(Stored data entries)

----

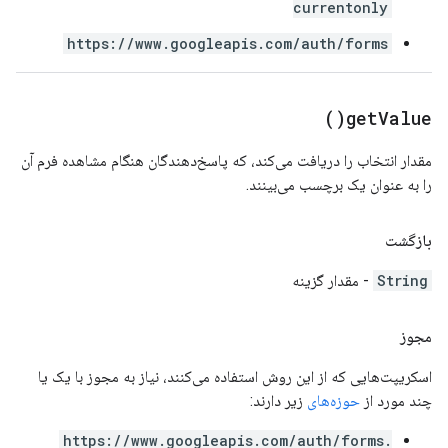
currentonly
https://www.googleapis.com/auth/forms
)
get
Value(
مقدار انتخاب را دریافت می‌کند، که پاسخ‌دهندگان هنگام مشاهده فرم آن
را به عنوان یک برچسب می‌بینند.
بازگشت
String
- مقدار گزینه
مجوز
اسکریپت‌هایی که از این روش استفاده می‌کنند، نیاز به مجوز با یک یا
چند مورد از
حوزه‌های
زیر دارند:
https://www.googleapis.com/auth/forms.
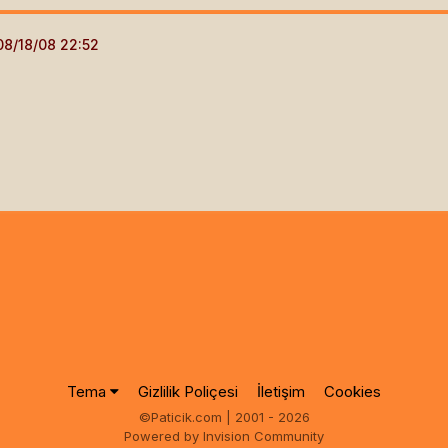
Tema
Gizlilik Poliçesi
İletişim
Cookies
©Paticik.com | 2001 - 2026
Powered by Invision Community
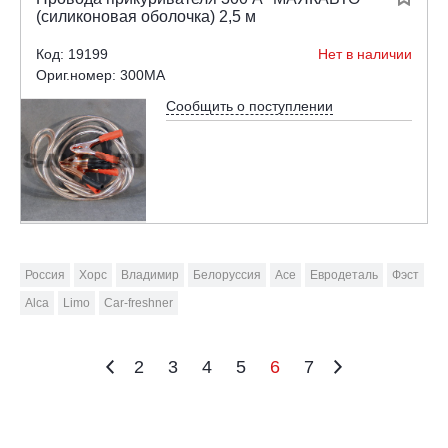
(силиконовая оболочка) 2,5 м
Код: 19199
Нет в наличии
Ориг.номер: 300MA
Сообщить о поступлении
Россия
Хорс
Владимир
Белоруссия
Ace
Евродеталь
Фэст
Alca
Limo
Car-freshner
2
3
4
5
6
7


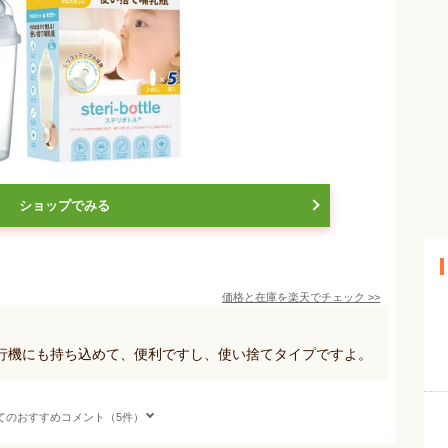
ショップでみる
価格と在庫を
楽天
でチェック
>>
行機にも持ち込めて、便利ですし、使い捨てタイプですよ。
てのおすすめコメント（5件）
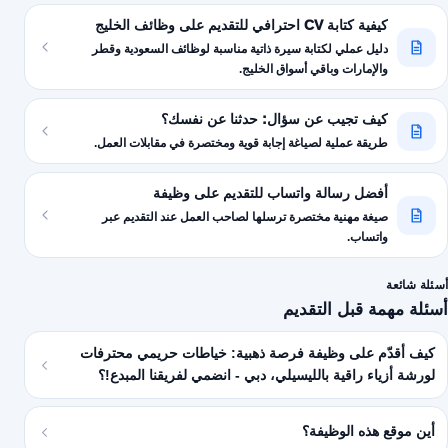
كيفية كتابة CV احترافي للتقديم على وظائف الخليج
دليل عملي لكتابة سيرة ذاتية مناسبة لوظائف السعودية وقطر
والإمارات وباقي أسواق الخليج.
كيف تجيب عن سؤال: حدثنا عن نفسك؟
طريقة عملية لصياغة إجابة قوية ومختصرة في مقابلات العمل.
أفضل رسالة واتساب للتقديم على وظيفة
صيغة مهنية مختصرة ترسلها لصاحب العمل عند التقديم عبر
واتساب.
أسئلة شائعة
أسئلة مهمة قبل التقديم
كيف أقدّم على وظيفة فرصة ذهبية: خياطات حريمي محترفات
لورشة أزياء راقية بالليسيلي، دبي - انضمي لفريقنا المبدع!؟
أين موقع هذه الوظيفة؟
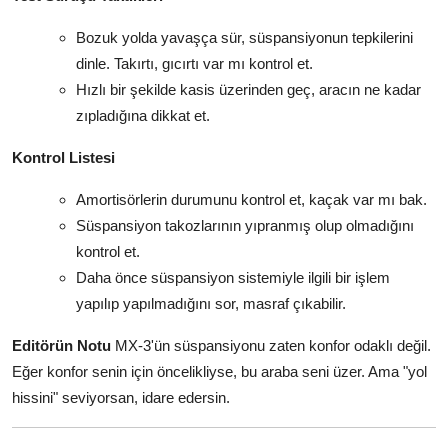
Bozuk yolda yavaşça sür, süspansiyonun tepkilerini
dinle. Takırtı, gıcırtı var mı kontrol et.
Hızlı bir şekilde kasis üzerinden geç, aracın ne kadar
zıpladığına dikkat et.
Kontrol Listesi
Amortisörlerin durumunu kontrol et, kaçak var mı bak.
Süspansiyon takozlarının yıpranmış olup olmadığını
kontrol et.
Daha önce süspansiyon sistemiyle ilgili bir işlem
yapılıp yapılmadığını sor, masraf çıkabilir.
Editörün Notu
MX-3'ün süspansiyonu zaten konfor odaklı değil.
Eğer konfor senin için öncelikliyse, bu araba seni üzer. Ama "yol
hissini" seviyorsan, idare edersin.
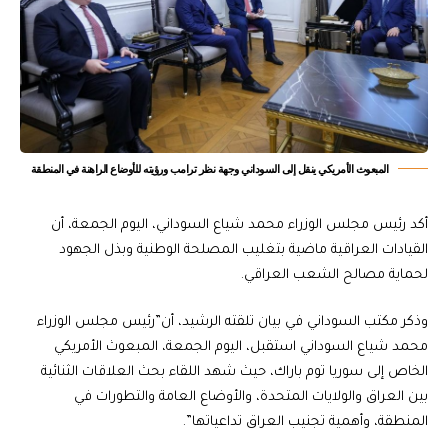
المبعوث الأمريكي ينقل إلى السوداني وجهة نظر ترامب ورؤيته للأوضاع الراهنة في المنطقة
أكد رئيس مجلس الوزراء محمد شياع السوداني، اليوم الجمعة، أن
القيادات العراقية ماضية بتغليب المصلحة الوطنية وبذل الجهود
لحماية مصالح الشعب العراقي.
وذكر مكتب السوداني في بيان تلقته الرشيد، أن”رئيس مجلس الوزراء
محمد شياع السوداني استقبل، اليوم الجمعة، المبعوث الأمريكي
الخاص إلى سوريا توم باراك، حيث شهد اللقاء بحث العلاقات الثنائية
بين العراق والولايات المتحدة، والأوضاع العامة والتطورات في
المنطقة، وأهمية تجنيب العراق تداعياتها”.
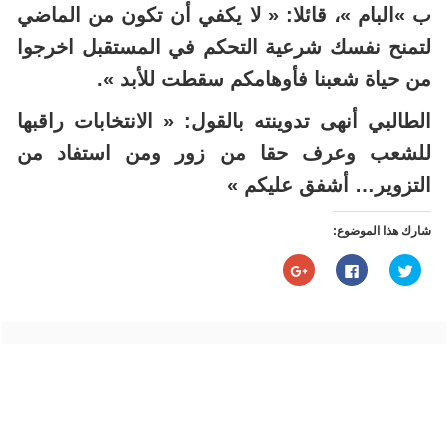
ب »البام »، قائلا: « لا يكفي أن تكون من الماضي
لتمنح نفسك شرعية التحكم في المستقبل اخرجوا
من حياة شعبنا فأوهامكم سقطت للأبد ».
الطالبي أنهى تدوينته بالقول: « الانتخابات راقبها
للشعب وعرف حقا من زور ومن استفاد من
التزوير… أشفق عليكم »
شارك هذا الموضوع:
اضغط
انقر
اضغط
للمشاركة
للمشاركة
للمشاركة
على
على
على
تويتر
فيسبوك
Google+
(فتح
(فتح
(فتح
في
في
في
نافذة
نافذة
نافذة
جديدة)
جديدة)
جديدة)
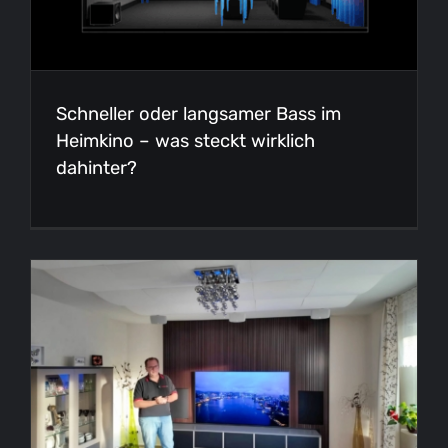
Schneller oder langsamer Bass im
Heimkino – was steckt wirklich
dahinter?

----

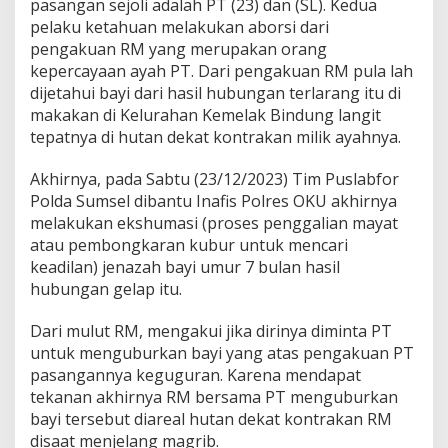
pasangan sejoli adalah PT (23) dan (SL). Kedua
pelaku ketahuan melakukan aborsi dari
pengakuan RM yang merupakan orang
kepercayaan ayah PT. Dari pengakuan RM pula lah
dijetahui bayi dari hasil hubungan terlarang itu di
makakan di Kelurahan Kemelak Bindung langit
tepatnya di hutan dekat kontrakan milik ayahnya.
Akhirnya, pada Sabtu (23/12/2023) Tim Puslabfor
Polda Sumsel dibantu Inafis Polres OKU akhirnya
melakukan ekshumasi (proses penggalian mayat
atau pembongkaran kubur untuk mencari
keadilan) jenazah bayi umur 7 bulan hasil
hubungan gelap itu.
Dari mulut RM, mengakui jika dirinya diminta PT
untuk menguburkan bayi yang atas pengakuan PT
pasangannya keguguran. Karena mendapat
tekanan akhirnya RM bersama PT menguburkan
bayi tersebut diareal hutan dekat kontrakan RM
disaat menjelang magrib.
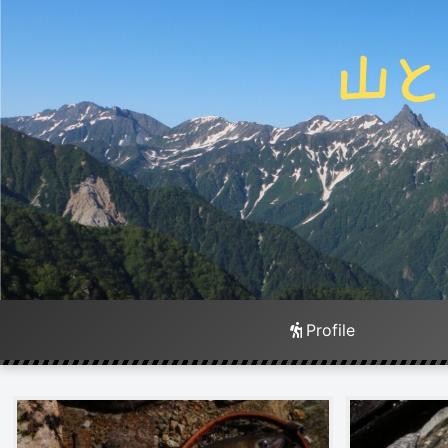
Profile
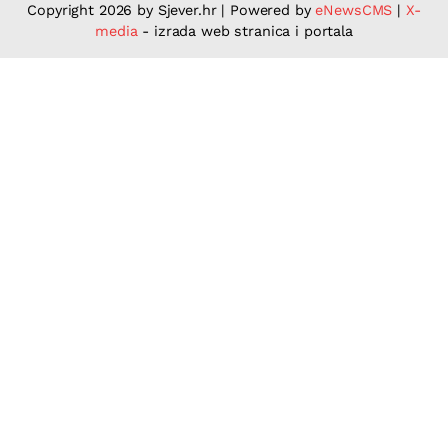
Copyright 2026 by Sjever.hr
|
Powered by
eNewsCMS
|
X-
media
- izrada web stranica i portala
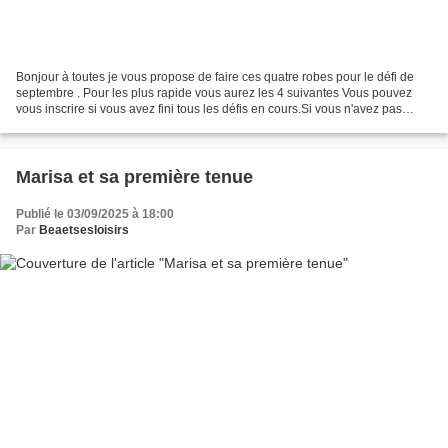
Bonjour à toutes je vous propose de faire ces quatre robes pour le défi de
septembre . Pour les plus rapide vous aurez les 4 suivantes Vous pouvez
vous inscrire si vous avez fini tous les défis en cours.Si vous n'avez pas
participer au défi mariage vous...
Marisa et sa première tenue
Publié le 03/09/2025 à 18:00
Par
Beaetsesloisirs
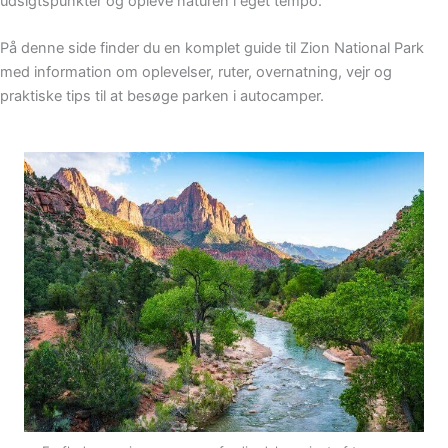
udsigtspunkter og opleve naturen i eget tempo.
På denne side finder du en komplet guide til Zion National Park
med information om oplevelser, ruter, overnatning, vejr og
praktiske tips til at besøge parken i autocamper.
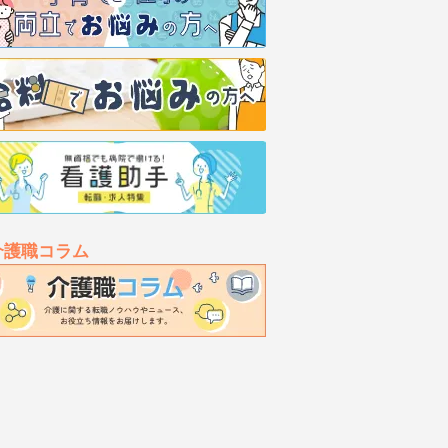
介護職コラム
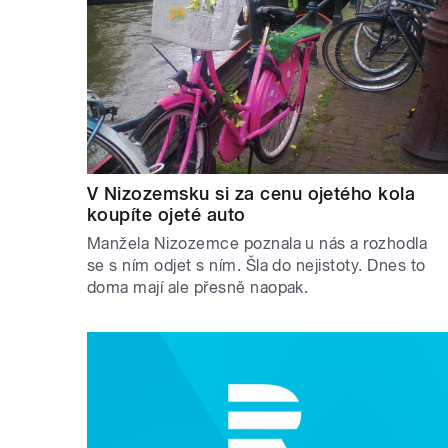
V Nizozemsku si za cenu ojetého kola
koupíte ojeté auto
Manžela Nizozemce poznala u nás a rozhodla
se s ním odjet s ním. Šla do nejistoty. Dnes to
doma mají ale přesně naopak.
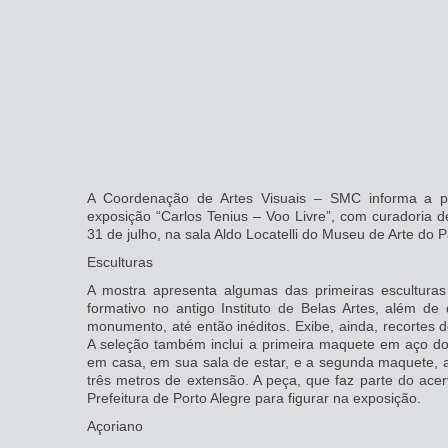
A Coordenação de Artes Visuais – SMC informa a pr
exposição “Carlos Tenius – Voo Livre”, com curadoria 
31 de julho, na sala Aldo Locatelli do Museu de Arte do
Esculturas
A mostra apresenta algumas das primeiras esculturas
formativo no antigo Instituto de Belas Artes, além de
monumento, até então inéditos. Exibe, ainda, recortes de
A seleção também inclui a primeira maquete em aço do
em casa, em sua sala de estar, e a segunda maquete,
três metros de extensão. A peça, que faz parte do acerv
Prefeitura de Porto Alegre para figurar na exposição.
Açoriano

----

For each line above that contains the word "العمل", copy that line.

Output of the exercise ->
طريقة عملية لصياغة إجابة قوية ومختصرة في مقابلات العمل.
صيغة مهنية مختصرة ترسلها لصاحب العمل عند التقديم عبر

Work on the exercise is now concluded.